### RECORD LIST
** BEGIN **

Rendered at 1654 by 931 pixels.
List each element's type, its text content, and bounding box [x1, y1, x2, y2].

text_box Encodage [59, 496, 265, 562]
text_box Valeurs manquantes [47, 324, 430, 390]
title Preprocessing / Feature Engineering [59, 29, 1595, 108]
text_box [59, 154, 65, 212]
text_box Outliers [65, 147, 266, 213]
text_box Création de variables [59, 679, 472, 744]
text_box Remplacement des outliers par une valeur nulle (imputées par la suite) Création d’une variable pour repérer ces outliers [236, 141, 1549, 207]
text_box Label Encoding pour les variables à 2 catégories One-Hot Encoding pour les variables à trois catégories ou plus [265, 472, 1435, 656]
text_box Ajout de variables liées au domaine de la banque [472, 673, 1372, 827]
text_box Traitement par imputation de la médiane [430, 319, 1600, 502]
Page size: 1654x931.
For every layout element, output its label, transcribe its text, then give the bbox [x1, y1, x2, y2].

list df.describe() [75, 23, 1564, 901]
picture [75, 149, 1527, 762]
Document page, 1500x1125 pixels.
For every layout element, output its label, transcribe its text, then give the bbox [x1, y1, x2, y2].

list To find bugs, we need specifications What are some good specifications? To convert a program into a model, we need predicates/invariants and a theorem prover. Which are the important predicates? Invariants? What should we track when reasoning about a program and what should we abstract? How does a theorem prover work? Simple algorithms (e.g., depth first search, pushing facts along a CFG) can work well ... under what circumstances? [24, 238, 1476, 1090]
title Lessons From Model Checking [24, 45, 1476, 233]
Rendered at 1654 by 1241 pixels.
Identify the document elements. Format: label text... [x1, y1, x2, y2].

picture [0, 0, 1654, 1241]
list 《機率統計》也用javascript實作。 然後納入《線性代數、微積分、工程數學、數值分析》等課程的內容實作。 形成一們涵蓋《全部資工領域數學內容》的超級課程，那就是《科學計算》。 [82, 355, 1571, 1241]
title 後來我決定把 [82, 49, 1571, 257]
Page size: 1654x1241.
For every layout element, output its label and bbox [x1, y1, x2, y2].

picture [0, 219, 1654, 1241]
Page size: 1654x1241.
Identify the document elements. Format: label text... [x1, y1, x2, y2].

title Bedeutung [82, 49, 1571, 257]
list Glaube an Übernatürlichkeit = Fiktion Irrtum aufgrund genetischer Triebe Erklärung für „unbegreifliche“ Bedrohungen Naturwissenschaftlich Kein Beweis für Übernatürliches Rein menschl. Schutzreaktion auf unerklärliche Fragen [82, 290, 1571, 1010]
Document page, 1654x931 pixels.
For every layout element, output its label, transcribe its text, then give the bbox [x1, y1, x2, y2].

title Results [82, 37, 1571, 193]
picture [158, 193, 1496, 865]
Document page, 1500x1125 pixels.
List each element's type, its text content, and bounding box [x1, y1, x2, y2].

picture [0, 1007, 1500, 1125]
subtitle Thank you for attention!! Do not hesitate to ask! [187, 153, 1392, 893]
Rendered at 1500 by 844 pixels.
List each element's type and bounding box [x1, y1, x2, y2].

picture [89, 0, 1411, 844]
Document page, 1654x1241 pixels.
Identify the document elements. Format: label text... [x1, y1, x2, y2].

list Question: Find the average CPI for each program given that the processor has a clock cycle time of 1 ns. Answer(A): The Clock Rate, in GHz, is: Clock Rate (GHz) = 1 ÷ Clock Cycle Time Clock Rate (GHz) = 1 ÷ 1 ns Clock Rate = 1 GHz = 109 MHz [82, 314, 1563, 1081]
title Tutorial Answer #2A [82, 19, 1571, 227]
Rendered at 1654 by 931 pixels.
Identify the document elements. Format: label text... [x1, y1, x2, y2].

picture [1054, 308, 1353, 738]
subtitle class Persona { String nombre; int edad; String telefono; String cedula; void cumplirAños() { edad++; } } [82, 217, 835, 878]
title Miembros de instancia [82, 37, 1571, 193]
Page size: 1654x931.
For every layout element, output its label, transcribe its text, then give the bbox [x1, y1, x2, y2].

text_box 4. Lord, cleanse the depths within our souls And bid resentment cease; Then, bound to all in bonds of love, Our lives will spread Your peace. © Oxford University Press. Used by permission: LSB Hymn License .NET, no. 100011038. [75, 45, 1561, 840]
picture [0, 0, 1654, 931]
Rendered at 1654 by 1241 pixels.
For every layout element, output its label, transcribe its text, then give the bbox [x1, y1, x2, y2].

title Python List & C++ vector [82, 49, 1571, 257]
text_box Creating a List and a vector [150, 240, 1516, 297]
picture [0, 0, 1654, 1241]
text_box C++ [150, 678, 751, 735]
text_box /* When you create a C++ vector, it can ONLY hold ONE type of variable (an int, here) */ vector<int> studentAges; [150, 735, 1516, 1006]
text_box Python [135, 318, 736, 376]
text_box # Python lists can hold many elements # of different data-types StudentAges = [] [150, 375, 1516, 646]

** END **

### DIRECTIVE
Convert everything from the line containing "Rendered at 1500 by 844 pixels." down to the line containing "title Miembros de" into a two-column CSV with the headers instruction and output. Give one line per row, with the instruction text and its answer each in a single quoted field and line breaks replaced by spaces.

### TASK RESULT
instruction,output
"Rendered at 1500 by 844 pixels. List each element's type and bounding box [x1, y1, x2, y2].","picture [89, 0, 1411, 844]"
"Document page, 1654x1241 pixels. Identify the document elements. Format: label text... [x1, y1, x2, y2].","list Question: Find the average CPI for each program given that the processor has a clock cycle time of 1 ns. Answer(A): The Clock Rate, in GHz, is: Clock Rate (GHz) = 1 ÷ Clock Cycle Time Clock Rate (GHz) = 1 ÷ 1 ns Clock Rate = 1 GHz = 109 MHz [82, 314, 1563, 1081] title Tutorial Answer #2A [82, 19, 1571, 227]"
"Rendered at 1654 by 931 pixels. Identify the document elements. Format: label text... [x1, y1, x2, y2].","picture [1054, 308, 1353, 738] subtitle class Persona { String nombre; int edad; String telefono; String cedula; void cumplirAños() { edad++; } } [82, 217, 835, 878] title Miembros de instancia [82, 37, 1571, 193]"